Wheat is subject to demanding end-use requirements, which has led to focused breeding programmes, she explained, adding that one of the most important lines is from Robigus which is a parent, grandparent, or great-grandparent of many of the varieties currently grown.
“Understanding the reasons behind the popularity of Robigus is key, but it also reflects the narrow genetic base we have for wheat to work from.”
To address this and help drive development of new wheat germplasm containing the next generation of key traits, a five-year project looking at genetic materials has been funded by BBSRC.
“Modern wheat occurred from a chance hybridisation between Wild Emmer (triticum dicoccoides) and Wild Goat Grass (Aegilops tauschii),” explained Dr Bentley.
“Wild Emmer also developed into durum wheat and these goat grasses still grow naturally in the wild, so we have been able to recreate the natural event by crossing durum wheat with goat grass; and then crossing it with Robigus.
“We hope they will provide useful variation for disease and agronomic traits , especially nutrient use.”

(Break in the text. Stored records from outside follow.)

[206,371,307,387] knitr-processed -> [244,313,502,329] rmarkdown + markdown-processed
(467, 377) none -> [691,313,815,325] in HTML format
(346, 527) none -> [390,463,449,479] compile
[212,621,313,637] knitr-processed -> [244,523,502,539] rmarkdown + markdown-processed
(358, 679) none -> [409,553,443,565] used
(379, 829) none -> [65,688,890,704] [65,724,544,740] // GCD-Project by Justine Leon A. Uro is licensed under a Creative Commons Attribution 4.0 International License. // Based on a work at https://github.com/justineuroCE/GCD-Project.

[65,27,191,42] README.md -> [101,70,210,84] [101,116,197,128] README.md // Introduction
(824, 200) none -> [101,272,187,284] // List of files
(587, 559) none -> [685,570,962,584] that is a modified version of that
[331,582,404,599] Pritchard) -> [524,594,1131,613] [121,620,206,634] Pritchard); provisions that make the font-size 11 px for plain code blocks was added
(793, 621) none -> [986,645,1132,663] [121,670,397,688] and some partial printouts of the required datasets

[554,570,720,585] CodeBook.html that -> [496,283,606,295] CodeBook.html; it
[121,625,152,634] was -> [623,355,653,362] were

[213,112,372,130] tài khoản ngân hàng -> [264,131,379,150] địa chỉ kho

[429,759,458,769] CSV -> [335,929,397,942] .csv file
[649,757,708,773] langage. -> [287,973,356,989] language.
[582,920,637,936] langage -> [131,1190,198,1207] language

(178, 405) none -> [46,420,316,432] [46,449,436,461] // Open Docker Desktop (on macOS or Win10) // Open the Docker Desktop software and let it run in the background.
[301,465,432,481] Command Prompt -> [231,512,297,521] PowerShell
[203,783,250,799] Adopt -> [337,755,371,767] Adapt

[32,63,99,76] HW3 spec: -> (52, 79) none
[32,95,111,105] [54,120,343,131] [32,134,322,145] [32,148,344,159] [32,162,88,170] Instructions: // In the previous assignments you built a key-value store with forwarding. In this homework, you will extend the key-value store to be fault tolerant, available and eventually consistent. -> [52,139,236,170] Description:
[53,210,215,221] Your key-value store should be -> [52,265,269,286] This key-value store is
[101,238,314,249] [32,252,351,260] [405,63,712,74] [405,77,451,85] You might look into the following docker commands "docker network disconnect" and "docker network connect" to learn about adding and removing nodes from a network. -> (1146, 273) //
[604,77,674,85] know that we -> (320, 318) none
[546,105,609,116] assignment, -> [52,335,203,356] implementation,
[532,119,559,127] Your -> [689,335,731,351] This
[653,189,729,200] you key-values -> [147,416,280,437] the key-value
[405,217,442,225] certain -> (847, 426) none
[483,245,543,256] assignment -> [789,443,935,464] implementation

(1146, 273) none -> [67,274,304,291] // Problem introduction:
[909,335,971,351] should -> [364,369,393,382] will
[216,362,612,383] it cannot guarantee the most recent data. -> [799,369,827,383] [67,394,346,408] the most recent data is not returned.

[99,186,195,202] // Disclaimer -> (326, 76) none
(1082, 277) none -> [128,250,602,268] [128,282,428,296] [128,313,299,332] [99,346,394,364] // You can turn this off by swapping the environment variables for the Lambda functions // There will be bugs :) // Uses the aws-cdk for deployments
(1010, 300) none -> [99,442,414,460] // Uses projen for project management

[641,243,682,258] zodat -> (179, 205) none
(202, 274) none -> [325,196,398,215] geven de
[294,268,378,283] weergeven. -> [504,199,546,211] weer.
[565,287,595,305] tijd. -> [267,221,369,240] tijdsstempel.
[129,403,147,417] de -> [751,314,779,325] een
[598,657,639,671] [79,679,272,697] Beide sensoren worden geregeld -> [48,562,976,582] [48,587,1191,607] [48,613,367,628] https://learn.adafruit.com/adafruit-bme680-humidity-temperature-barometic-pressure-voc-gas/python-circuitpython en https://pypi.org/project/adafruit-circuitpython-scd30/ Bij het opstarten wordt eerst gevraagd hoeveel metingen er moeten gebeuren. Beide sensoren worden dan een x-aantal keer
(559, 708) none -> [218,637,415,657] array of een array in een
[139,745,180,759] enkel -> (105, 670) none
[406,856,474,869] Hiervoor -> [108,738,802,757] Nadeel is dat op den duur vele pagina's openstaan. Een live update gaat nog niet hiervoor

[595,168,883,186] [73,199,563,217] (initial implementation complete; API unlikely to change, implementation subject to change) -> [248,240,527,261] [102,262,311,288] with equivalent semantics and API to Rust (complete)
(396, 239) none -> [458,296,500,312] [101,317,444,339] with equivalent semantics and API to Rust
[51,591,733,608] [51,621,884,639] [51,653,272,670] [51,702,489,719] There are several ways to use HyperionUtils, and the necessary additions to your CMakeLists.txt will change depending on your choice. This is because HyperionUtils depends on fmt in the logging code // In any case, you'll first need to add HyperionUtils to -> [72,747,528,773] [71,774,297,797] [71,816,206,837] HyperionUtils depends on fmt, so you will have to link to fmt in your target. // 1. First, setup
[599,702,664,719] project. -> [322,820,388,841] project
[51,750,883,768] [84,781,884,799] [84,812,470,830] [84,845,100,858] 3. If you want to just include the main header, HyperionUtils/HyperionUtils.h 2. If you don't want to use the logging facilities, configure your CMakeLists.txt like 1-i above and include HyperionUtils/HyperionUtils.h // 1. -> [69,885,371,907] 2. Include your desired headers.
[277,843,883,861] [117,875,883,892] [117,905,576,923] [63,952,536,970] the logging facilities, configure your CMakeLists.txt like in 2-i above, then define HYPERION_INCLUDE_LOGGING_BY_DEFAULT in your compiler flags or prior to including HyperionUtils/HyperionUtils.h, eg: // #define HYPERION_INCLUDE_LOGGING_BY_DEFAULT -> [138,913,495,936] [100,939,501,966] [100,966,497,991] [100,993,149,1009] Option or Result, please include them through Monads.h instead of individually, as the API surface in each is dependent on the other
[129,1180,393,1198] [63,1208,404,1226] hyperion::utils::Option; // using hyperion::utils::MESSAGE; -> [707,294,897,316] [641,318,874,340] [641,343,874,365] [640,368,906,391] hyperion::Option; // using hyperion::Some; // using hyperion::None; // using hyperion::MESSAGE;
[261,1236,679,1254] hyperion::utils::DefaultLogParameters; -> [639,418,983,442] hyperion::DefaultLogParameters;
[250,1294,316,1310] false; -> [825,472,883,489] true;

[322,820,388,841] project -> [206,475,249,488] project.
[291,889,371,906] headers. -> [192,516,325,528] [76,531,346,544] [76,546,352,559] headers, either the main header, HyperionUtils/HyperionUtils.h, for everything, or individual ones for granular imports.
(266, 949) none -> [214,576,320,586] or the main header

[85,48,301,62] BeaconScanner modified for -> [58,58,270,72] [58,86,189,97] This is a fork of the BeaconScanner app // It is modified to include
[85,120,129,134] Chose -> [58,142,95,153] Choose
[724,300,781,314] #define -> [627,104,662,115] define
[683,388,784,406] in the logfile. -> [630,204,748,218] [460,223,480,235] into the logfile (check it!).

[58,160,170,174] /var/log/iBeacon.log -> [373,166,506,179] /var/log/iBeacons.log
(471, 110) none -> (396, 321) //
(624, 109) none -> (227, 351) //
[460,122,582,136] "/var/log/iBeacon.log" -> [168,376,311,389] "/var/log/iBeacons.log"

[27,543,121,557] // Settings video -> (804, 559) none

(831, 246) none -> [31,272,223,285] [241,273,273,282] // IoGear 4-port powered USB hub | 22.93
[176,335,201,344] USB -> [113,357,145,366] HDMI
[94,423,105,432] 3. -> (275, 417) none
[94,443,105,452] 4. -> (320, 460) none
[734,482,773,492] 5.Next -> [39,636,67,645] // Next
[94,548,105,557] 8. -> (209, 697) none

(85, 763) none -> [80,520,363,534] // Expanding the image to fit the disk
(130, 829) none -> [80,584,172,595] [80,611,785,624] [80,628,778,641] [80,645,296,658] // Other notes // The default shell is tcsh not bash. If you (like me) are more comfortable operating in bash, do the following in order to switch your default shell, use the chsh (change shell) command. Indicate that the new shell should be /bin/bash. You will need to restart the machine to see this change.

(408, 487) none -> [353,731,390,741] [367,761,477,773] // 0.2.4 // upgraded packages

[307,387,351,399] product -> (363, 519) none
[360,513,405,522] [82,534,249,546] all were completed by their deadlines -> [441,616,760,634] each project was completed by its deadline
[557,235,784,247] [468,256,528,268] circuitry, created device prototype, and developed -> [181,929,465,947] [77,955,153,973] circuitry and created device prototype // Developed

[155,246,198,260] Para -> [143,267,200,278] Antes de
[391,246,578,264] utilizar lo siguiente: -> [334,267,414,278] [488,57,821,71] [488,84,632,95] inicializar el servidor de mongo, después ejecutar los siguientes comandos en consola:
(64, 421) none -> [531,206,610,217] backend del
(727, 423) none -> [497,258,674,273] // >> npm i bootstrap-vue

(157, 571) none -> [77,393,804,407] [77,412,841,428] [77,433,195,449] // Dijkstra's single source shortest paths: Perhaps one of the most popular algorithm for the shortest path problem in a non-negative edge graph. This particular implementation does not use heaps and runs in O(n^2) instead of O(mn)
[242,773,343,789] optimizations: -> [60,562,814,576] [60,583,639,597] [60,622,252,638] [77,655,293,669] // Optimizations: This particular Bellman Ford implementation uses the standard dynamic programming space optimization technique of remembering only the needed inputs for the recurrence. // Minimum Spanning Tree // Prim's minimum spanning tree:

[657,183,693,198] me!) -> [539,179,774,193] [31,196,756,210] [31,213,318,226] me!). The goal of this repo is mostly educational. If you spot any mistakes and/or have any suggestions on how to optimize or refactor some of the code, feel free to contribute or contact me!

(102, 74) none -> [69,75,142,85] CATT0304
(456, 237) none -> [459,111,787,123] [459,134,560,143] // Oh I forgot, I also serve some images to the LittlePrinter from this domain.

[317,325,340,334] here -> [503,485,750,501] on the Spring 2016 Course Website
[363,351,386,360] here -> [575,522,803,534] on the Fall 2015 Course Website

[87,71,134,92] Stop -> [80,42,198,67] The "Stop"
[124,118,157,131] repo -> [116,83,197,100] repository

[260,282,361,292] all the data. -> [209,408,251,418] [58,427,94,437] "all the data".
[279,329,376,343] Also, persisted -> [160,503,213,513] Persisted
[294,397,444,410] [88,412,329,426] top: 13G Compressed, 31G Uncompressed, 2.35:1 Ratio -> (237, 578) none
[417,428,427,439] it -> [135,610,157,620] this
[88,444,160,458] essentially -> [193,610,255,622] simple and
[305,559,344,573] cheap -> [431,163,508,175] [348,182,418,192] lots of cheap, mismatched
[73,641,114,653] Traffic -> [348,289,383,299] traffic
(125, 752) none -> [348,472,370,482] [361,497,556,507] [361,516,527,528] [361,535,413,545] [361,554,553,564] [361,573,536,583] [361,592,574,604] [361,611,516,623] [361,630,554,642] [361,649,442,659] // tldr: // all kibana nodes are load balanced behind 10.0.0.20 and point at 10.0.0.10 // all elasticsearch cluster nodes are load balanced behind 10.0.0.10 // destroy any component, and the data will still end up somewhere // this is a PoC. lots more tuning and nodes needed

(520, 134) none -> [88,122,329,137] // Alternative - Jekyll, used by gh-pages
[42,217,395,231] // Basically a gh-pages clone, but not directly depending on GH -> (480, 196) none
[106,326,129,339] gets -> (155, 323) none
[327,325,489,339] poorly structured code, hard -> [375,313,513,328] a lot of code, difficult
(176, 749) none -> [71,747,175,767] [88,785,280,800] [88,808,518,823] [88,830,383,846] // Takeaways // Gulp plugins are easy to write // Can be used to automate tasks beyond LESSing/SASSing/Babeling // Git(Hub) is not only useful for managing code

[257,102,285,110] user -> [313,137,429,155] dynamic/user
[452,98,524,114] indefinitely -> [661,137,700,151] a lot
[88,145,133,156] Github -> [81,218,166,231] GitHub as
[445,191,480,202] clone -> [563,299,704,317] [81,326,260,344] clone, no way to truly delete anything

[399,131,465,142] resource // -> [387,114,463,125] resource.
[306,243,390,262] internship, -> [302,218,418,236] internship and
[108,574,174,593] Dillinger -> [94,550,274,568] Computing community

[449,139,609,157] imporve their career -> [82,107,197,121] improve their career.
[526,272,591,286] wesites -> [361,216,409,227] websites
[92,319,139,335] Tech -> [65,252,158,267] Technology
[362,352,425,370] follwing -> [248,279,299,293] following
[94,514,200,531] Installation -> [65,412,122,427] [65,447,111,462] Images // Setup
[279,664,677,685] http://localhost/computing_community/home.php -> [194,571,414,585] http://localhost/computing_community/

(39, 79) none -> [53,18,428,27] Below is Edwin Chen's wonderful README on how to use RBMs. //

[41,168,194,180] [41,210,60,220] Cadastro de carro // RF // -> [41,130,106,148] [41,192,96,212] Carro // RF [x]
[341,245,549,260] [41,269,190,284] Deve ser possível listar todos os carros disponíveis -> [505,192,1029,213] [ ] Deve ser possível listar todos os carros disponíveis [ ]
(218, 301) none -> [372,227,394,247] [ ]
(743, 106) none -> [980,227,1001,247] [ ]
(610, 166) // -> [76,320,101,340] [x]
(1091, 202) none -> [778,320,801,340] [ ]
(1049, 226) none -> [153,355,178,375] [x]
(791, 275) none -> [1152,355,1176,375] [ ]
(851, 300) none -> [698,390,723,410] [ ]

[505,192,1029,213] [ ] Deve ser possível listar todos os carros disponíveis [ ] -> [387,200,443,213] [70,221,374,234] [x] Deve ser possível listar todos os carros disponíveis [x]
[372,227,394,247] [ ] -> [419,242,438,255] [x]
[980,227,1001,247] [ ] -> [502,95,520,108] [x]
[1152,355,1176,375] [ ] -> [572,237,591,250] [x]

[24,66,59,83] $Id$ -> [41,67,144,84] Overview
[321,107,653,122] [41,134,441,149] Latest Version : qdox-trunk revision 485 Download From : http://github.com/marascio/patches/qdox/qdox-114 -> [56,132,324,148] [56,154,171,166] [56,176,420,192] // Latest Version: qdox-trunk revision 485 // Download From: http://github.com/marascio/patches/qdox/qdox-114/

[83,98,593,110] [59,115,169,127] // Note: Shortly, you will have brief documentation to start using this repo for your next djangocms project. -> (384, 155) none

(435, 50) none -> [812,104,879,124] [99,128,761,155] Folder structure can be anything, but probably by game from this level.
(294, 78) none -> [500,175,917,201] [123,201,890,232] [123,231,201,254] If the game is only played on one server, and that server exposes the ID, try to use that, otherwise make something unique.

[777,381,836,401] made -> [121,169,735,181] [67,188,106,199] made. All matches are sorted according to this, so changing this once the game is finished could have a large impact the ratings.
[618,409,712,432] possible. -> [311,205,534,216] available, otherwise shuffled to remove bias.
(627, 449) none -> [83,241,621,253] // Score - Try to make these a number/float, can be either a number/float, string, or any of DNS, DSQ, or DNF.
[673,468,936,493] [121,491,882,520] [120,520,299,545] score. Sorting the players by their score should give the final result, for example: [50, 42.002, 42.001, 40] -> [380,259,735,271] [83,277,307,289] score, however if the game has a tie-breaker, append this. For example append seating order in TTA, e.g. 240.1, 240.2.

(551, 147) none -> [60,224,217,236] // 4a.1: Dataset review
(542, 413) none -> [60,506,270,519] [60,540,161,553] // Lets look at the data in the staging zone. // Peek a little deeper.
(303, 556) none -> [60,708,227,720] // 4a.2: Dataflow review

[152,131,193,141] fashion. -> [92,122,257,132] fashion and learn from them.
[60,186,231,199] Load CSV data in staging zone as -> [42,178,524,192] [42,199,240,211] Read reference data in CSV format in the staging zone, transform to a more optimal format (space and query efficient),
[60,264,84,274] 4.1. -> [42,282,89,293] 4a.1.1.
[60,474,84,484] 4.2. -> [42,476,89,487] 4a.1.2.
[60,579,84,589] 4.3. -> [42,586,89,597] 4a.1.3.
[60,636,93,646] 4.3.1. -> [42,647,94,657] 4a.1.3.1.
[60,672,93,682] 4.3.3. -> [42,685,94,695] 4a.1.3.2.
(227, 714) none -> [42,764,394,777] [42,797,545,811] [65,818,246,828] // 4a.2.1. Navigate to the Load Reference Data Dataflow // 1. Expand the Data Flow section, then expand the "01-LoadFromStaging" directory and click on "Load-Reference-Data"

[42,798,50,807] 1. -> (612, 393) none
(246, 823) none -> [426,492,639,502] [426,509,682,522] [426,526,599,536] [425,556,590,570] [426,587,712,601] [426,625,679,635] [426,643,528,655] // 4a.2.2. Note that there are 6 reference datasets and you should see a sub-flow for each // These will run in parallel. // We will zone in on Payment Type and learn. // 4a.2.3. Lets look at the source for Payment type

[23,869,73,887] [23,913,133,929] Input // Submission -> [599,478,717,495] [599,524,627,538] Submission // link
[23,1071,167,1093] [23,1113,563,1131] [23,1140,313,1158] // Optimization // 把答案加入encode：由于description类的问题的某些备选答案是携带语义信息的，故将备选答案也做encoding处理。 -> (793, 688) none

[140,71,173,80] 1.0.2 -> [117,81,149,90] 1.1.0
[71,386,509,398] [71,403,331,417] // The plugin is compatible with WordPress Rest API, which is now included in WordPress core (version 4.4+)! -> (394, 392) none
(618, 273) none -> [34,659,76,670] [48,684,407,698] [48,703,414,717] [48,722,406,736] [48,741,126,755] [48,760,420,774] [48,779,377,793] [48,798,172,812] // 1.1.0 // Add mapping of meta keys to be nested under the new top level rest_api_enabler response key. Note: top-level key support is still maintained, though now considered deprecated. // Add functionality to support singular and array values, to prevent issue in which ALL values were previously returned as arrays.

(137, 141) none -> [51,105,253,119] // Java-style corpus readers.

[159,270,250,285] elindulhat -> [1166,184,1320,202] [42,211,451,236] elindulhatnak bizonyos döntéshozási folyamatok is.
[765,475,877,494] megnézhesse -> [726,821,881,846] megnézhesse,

Other work being done within the project includes exploring the possibility of increasing efficiency and sustainability, enhanced health benefits and durable pest and disease resistance.
Soil, engineering and hydrological datasets are being combined to update and improve a free-to-use UK Soil Observatory website, said British Geological Survey’s Henry Holbrook.
New soil descriptions are planned, to provide useful information for growers and agronomists on soil characteristics and the foundations that influence texture, structure, drainage and chemistry across our landscape.
The work will highlight areas of soils likely to be prone to compaction and run-off. Both these problems can occur as a result of physical properties such as clay content and aggregate stability of the soil.
Soil moisture and its variation between fields is another area of focus, with the aim of building better understanding of soil-water processes to provide real-time values to forecast possible changes in soil moisture.
“Knowing soil moisture levels and how they are likely to change will help growers make decisions about when to take heavy machinery on the land.”